- **What you will do**: Reproduce the forum thread starting at "Probability that 3" and ending at "is 3K2) = 0.", swapping "Probability" for "Likelihood" at each occurrence.
** Begin Supplied passage **
I think that nobody will survive, because the last trueler standing will shoot himself in the head.

7. Mar 11, 2005

### RandallB

For player Three it would be something like:
xz
+(1-x)yz
+(1-x)(1-y)z(1-y)z
+(1-x)(1-y)z(1-y)(1-z)(1-y)z
+(1-x)(1-y)z(1-y)(1-z)(1-y)(1-z)(1-y)z
+(1-x)(1-y)z(1-y)(1-z)(1-y)(1-z)(1-y)(1-z)(1-y)z
etc.
+(1-x)(1-y)(1-z)xz
+(1-x)(1-y)(1-z)x(1-z)(1-y)z(1-y)z
+(1-x)(1-y)(1-z)x(1-z)(1-y)(1-z)(1-y)z
etc.
+(1-x)(1-y)(1-z)(1-x)yz
+(1-x)(1-y)(1-z)(1-x)y(1-z)(1-y)z
etc.

8. Mar 11, 2005

### AKG

Probability that player 1 wins...

... given 3 kills 2 (then eventually 1 kills 3)
$$\left( \sum _{i = 0} ^{\infty}(1 - x)(1 - z)\right )x = \alpha$$

... given 1 kills 2 (then eventually 1 kills 3)
$$(1 - z)\left( \sum _{i = 0} ^{\infty}(1 - x)(1 - z)\right )x = \beta$$

... given 2 kills 3 (then 1 kills 2)
$$\left( \sum _{i = 0} ^{\infty}(1 - x)(1 - y)\right )x = \gamma$$

... given 1 kills 3 (then 1 kills 2)
$$(1 - y)\left( \sum _{i = 0} ^{\infty}(1 - x)(1 - y)\right )x = \delta$$

Probability that 1 kills first:
$$\left (\sum _{i = 0} ^{\infty} (1 - x)(1 - y)(1 - z)\right )x = A$$

Naturally, 1 will want to kill 2, so P(first kill is 1K2) = A, P(first kill is 1K3) = 0.

Probability that 2 kills first
$$(1 - x)\left (\sum _{i = 0} ^{\infty} (1 - y)(1 - z)(1 - x)\right )y = B$$

Again, 2 will want to kill 1, so P(first kill is 2K1) = B, P(1st K is 2K3) = 0

Probability that 3 kills first
$$(1 - x)(1 - y)\left (\sum _{i = 0} ^{\infty} (1 - z)(1 - x)(1 - y)\right )z = C$$

So P(1st K is 3K1) = C, P(first K is 3K2) = 0.
** End Supplied passage **
** Begin Entries supplied **
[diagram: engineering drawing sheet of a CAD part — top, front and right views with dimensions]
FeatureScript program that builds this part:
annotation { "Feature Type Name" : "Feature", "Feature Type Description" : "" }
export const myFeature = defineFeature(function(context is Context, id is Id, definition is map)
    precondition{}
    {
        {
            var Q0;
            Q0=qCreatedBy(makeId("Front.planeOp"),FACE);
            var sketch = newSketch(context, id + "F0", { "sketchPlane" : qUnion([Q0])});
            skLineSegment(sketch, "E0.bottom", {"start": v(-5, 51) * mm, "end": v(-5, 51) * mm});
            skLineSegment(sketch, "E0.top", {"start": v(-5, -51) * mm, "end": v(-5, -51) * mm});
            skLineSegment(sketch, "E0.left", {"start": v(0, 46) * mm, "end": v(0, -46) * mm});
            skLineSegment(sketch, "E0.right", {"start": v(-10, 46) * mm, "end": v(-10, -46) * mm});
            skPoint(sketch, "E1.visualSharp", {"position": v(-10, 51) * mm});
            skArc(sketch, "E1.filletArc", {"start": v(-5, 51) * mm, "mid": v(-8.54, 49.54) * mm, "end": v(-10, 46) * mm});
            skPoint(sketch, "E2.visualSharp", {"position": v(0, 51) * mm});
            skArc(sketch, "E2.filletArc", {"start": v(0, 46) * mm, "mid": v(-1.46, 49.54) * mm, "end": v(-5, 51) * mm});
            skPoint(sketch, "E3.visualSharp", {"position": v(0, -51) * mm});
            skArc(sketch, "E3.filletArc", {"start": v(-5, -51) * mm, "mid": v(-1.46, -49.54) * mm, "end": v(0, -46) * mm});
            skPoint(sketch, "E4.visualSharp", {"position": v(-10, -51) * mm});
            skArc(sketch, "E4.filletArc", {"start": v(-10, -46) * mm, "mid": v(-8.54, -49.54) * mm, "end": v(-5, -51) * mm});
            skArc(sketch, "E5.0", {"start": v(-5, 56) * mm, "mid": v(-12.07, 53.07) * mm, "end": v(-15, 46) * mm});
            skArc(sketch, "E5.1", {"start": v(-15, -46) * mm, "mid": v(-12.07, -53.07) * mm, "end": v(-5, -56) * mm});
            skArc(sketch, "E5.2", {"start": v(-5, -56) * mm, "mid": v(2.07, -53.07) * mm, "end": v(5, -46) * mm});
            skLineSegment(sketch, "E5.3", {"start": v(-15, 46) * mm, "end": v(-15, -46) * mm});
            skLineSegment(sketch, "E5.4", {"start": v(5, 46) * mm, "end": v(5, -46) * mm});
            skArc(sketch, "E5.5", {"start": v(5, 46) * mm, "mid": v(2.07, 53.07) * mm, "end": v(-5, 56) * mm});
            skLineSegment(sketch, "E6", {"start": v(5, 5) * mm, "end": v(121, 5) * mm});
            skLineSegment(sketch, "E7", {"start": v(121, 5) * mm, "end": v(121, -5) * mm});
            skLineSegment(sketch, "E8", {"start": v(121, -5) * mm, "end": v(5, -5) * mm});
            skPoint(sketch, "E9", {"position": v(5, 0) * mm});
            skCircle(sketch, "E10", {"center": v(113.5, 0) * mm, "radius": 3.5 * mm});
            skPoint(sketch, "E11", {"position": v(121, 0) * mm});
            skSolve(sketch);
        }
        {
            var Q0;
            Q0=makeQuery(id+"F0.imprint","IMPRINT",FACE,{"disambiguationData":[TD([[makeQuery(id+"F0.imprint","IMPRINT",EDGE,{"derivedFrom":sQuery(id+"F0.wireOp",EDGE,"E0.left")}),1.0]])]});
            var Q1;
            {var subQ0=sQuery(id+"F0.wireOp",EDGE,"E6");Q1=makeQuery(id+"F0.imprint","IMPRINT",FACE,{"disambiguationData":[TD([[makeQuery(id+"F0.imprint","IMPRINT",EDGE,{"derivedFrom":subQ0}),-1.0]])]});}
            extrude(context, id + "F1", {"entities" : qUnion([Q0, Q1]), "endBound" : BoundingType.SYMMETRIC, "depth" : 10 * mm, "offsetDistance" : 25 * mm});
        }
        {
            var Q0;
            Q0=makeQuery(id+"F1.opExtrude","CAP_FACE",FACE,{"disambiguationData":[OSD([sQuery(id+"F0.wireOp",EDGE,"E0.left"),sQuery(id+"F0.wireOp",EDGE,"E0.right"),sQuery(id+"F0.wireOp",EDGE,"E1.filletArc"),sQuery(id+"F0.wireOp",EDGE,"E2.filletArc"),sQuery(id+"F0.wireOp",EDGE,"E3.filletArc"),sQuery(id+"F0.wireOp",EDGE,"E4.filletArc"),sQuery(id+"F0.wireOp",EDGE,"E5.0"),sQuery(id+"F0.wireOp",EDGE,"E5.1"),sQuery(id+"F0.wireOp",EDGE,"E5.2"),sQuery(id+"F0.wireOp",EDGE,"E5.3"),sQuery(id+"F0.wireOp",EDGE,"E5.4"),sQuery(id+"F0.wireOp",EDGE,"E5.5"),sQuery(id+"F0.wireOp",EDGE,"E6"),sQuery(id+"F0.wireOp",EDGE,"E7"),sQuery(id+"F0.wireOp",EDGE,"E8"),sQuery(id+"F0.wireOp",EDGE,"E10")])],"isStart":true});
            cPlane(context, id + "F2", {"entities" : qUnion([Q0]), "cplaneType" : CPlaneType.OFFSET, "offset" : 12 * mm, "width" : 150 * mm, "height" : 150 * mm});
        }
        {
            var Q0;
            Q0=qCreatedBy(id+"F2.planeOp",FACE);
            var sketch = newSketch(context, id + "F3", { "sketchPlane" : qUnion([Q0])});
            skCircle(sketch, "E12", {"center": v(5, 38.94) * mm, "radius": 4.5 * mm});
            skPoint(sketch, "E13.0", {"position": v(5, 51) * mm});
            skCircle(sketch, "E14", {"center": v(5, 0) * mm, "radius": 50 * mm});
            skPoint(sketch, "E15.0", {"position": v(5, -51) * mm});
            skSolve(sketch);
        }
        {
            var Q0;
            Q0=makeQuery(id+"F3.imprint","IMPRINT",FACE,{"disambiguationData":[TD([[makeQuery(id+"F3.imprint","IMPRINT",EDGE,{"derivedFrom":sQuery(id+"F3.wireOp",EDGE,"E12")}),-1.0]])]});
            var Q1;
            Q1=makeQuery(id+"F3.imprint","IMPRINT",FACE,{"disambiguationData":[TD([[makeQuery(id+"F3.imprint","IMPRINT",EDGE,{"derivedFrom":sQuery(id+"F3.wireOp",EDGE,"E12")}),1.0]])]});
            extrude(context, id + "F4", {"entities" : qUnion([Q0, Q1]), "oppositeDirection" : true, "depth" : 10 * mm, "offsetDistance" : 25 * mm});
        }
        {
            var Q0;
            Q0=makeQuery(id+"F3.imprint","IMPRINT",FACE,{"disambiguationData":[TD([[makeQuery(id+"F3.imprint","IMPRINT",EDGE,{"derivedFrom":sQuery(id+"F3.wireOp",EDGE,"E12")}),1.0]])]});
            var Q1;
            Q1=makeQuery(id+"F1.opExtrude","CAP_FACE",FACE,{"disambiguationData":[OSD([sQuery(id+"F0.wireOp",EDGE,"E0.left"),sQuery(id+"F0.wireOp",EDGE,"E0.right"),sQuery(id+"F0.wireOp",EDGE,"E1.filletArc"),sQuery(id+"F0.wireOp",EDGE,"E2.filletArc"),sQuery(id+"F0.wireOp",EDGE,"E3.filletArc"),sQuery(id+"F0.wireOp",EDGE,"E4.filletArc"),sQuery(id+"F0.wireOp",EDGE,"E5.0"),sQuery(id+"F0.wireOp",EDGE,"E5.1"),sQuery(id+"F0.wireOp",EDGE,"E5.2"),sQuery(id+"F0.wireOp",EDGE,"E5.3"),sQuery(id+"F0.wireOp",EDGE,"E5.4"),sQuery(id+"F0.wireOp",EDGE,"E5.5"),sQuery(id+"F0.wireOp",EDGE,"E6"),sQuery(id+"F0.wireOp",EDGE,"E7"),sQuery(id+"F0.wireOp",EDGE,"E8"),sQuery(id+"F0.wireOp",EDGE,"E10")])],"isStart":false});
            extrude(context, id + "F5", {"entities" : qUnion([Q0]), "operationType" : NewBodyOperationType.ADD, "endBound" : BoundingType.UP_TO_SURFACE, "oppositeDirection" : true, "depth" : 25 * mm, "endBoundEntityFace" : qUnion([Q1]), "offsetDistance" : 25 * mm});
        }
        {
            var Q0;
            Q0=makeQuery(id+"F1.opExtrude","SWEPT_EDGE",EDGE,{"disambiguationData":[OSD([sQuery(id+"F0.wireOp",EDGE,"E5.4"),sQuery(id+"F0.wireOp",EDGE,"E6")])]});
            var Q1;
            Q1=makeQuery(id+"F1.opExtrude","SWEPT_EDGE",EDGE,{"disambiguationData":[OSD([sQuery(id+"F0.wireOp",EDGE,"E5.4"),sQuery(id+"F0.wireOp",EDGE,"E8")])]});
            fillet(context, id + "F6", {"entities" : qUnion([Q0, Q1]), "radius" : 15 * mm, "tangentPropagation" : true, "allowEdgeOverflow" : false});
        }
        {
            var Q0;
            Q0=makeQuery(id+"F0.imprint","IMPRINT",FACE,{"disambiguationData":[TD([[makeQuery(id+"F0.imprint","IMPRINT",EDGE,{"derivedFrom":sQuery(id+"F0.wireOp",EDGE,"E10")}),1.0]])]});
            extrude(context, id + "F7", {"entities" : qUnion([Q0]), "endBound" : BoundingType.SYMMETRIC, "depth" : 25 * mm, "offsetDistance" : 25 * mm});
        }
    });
** End Entries supplied **
- **The result**:
Likelihood that 3 kills first
$$(1 - x)(1 - y)\left (\sum _{i = 0} ^{\infty} (1 - z)(1 - x)(1 - y)\right )z = C$$

So P(1st K is 3K1) = C, P(first K is 3K2) = 0.